Git Collaboration Model

Hey all,

I want to propose some changes to our collaboration model. I’m working on another broad proposal cribbed largely from the Producing OSS book around how to induct new maintainers, but for the moment I have a quick proposal to make our lives easier.

We have been asking contributors to put their patches on a branch from our main repos before we consider their pull request, I think due entirely to some historical technical difficulties around how to use git to collaborate with people who are working on a fork. That requires someone to add the contributor to the Stan organization on github and give them a broad array of permissions across our repos for what is in many cases their first pull request. I think we can avoid this and would propose that we use other criteria to induct new members to the organization (proposal to follow separately in the coming days).

I have fixed Jenkins so that it will build and test pull requests from forks, so that part shouldn’t be an issue anymore.

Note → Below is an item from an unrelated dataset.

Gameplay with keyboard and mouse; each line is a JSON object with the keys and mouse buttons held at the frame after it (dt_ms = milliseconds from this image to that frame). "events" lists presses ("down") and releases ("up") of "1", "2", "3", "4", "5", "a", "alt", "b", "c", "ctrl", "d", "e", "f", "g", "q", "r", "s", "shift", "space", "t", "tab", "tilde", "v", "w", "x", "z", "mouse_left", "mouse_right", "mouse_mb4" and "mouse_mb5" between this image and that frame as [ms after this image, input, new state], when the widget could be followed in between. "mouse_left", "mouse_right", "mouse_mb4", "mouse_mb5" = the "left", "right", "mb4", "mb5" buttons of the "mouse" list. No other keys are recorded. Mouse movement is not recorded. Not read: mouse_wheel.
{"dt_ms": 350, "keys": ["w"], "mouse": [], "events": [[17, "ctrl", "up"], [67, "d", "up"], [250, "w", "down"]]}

To locally pull someone’s fork’s branch into your own, you can just pull from it into your current branch:
git pull https://github.com/COLLABORATOR_USERNAME/REPOSITORY.git BRANCH_NAME

If you want to make it slightly easier to work with this person’s fork, you can give their fork a name:
git remote add FORK_NAME https://github.com/COLLABORATOR_USERNAME/REPOSITORY.git

Then the pull, checkout, merge, etc commands will all work with the FORK_NAME above:
git pull FORK_NAME BRANCH_NAME

@Bob_Carpenter and @syclik, how does this sound? Can we move to this system? I’m more than happy to help you guys with the technical details around git and whatever other issues we have as I think that will be more sustainable long-term than the current system.

1 Like

@seantalts, I’m all for it, but it doesn’t solve the actual problem. I’ll describe the problem and hopefully we can find a solution around it.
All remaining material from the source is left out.